As for secondhand smoke in the air, OSHA has stated outright that: "Field studies of environmental tobacco smoke indicate that under normal conditions, the components in tobacco smoke are diluted below existing Permissible Exposure Levels (PELS.) as referenced in the Air Contaminant Standard (29 CFR 1910.1000)...It would be very rare to find a workplace with so much smoking that any individual PEL would be exceeded." -Letter From Greg Watchman, Acting Sec'y, OSHA, To Leroy J Pletten, PHD, July 8, 1997
-harleyrider1978

Fred Ma
Thu Nov 19 2009 23:41
You fought for corporations, not for freedom. This wasn't WWII. This was the Iraq War. The other poster is right. Your friends deserved to die. Serving in the army means you had guts. I think you're very stupid though.

Yeah, smoke isn't dangerous. And that's why the NY Times published "A New Cigarette Hazard"

"Parents who smoke often open a window or turn on a fan to clear the air for their children, but experts now have identified a related threat to children’s health that isn’t as easy to get rid of: third-hand smoke.
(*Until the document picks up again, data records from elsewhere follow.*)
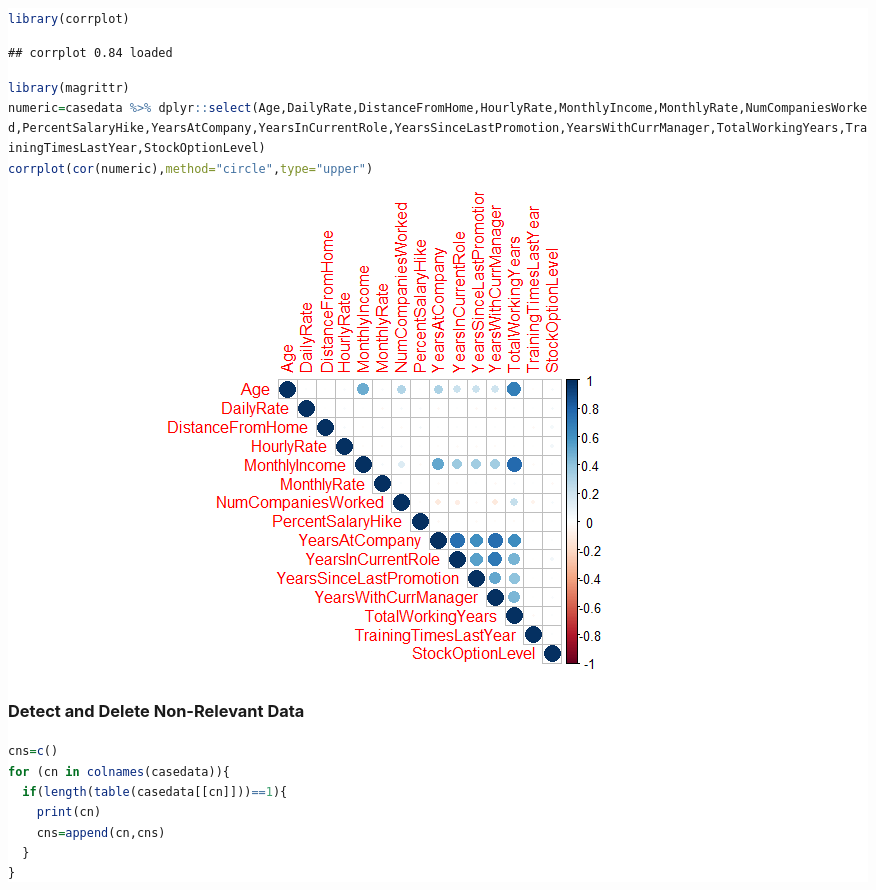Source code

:
```r
library(corrplot)
```

```
## corrplot 0.84 loaded
```

```r
library(magrittr)
numeric=casedata %>% dplyr::select(Age,DailyRate,DistanceFromHome,HourlyRate,MonthlyIncome,MonthlyRate,NumCompaniesWorked,PercentSalaryHike,YearsAtCompany,YearsInCurrentRole,YearsSinceLastPromotion,YearsWithCurrManager,TotalWorkingYears,TrainingTimesLastYear,StockOptionLevel)
corrplot(cor(numeric),method="circle",type="upper")
```

![](MainProject_files/figure-html/unnamed-chunk-1-1.png)



### Detect and Delete Non-Relevant Data

```r
cns=c()
for (cn in colnames(casedata)){
  if(length(table(casedata[[cn]]))==1){
    print(cn)
    cns=append(cn,cns)
  }
}
```
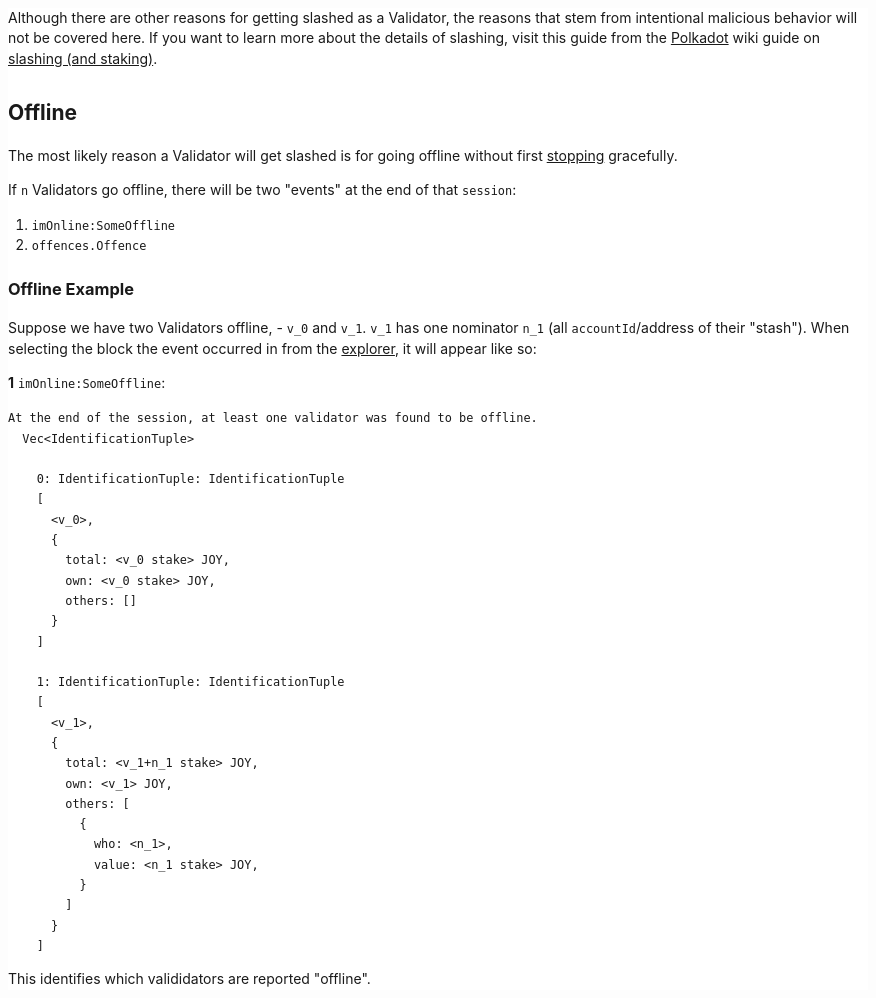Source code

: Although there are other reasons for getting slashed as a Validator, the reasons that stem from intentional malicious behavior will not be covered here. If you want to learn more about the details of slashing, visit this guide from the [Polkadot](https://github.com/paritytech/polkadot) wiki guide on [slashing (and staking)](https://wiki.polkadot.network/docs/en/learn-staking#slashing).

## Offline
The most likely reason a Validator will get slashed is for going offline without first [stopping](#stop-validating) gracefully.

If `n` Validators go offline, there will be two "events" at the end of that `session`:
1. `imOnline:SomeOffline`
2. `offences.Offence`

### Offline Example
Suppose we have two Validators offline, - `v_0` and `v_1`. `v_1` has one nominator `n_1` (all `accountId`/address of their "stash").
When selecting the block the event occurred in from the [explorer](https://testnet.joystream.org/#/explorer), it will appear like so:

**1** `imOnline:SomeOffline`:
```
At the end of the session, at least one validator was found to be offline.
  Vec<IdentificationTuple>

    0: IdentificationTuple: IdentificationTuple
    [
      <v_0>,
      {
        total: <v_0 stake> JOY,
        own: <v_0 stake> JOY,
        others: []
      }
    ]

    1: IdentificationTuple: IdentificationTuple
    [
      <v_1>,
      {
        total: <v_1+n_1 stake> JOY,
        own: <v_1> JOY,
        others: [
          {
            who: <n_1>,
            value: <n_1 stake> JOY,
          }
        ]
      }
    ]
```
This identifies which valididators are reported "offline".

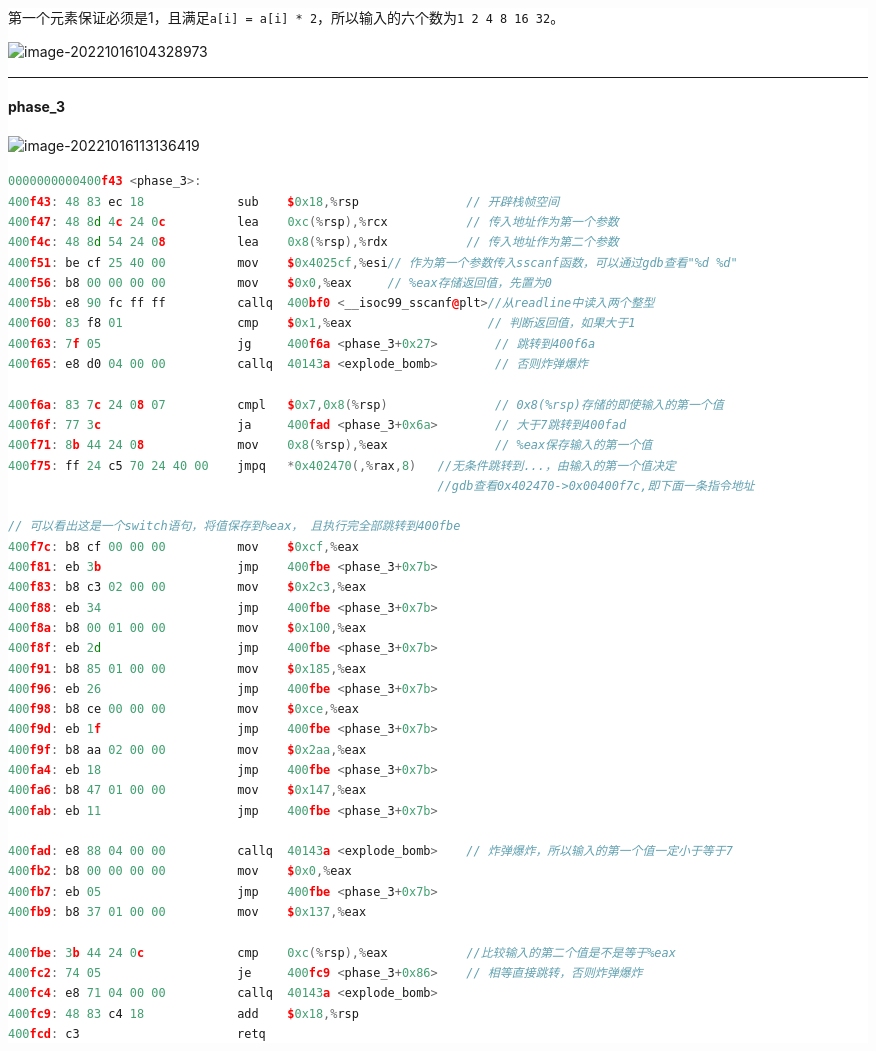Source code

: 第一个元素保证必须是1，且满足`a[i] = a[i] * 2`，所以输入的六个数为`1 2 4 8 16 32`。

![image-20221016104328973](http://shixiaozhong.oss-cn-hangzhou.aliyuncs.com/img/image-20221016104328973.png)

---

#### phase_3

![image-20221016113136419](http://shixiaozhong.oss-cn-hangzhou.aliyuncs.com/img/image-20221016113136419.png)

```cpp
0000000000400f43 <phase_3>:
400f43:	48 83 ec 18          	sub    $0x18,%rsp				// 开辟栈帧空间
400f47:	48 8d 4c 24 0c       	lea    0xc(%rsp),%rcx			// 传入地址作为第一个参数
400f4c:	48 8d 54 24 08       	lea    0x8(%rsp),%rdx			// 传入地址作为第二个参数
400f51:	be cf 25 40 00       	mov    $0x4025cf,%esi// 作为第一个参数传入sscanf函数，可以通过gdb查看"%d %d"
400f56:	b8 00 00 00 00       	mov    $0x0,%eax	 // %eax存储返回值，先置为0		
400f5b:	e8 90 fc ff ff       	callq  400bf0 <__isoc99_sscanf@plt>//从readline中读入两个整型
400f60:	83 f8 01             	cmp    $0x1,%eax				   // 判断返回值，如果大于1 
400f63:	7f 05                	jg     400f6a <phase_3+0x27>		// 跳转到400f6a
400f65:	e8 d0 04 00 00       	callq  40143a <explode_bomb>		// 否则炸弹爆炸
    
400f6a:	83 7c 24 08 07       	cmpl   $0x7,0x8(%rsp)				// 0x8(%rsp)存储的即使输入的第一个值
400f6f:	77 3c                	ja     400fad <phase_3+0x6a>		// 大于7跳转到400fad
400f71:	8b 44 24 08          	mov    0x8(%rsp),%eax				// %eax保存输入的第一个值
400f75:	ff 24 c5 70 24 40 00 	jmpq   *0x402470(,%rax,8)	//无条件跳转到...，由输入的第一个值决定 
    														//gdb查看0x402470->0x00400f7c,即下面一条指令地址

// 可以看出这是一个switch语句，将值保存到%eax， 且执行完全部跳转到400fbe									
400f7c:	b8 cf 00 00 00       	mov    $0xcf,%eax		
400f81:	eb 3b                	jmp    400fbe <phase_3+0x7b>
400f83:	b8 c3 02 00 00       	mov    $0x2c3,%eax			
400f88:	eb 34                	jmp    400fbe <phase_3+0x7b>
400f8a:	b8 00 01 00 00       	mov    $0x100,%eax
400f8f:	eb 2d                	jmp    400fbe <phase_3+0x7b>	
400f91:	b8 85 01 00 00       	mov    $0x185,%eax				
400f96:	eb 26                	jmp    400fbe <phase_3+0x7b>
400f98:	b8 ce 00 00 00       	mov    $0xce,%eax
400f9d:	eb 1f                	jmp    400fbe <phase_3+0x7b>
400f9f:	b8 aa 02 00 00       	mov    $0x2aa,%eax
400fa4:	eb 18                	jmp    400fbe <phase_3+0x7b>
400fa6:	b8 47 01 00 00       	mov    $0x147,%eax
400fab:	eb 11                	jmp    400fbe <phase_3+0x7b>
    	
400fad:	e8 88 04 00 00       	callq  40143a <explode_bomb>	// 炸弹爆炸，所以输入的第一个值一定小于等于7
400fb2:	b8 00 00 00 00       	mov    $0x0,%eax
400fb7:	eb 05                	jmp    400fbe <phase_3+0x7b>
400fb9:	b8 37 01 00 00       	mov    $0x137,%eax
    
400fbe:	3b 44 24 0c          	cmp    0xc(%rsp),%eax			//比较输入的第二个值是不是等于%eax
400fc2:	74 05                	je     400fc9 <phase_3+0x86>	// 相等直接跳转，否则炸弹爆炸
400fc4:	e8 71 04 00 00       	callq  40143a <explode_bomb>
400fc9:	48 83 c4 18          	add    $0x18,%rsp
400fcd:	c3                   	retq   
```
That’s the term being used to describe the invisible yet toxic brew of gases and particles clinging to smokers’ hair and clothing, not to mention cushions and carpeting, that lingers long after second-hand smoke has cleared from a room. The residue includes heavy metals, carcinogens and even radioactive materials that young children can get on their hands and ingest, especially if they’re crawling or playing on the floor."

bob bob
Thu Nov 19 2009 17:10
You didn't fight in Afghanistan for our freedoms; you fought so the U.S. could expand its corporate dominance. You and your friends deserved to die in Afghanistan; people there are just fighting the corrupt, soulless, blood sucking, parasitic occupiers (AKA you and your friends).

Also, banning smoking on campus would be constitutional, because smoking around nonsmokers is unconstitutional because it infringes on the rights of nonsmokers by harming their health! You are not very smart are you... easy to see why you got sucked into believing you are this hero fighting for our freedoms. Keep smoking, hopefully you'll die sooner and we will have one less idiot on the planet.

kevin potter
Thu Nov 19 2009 12:18
A 2009 study from Johns Hopkins titled 'Lung cancer in never smokers: clinical epidemiology and environmental risk factors'

'Primary factors closely tied to lung cancer in never smokers include exposure to known and suspected carcinogens including radon, second-hand tobacco smoke, and other indoor air pollutants.'

Ima Stupid
Thu Nov 19 2009 10:18
Glad to see there is at least one intelligent and rational person on this campus.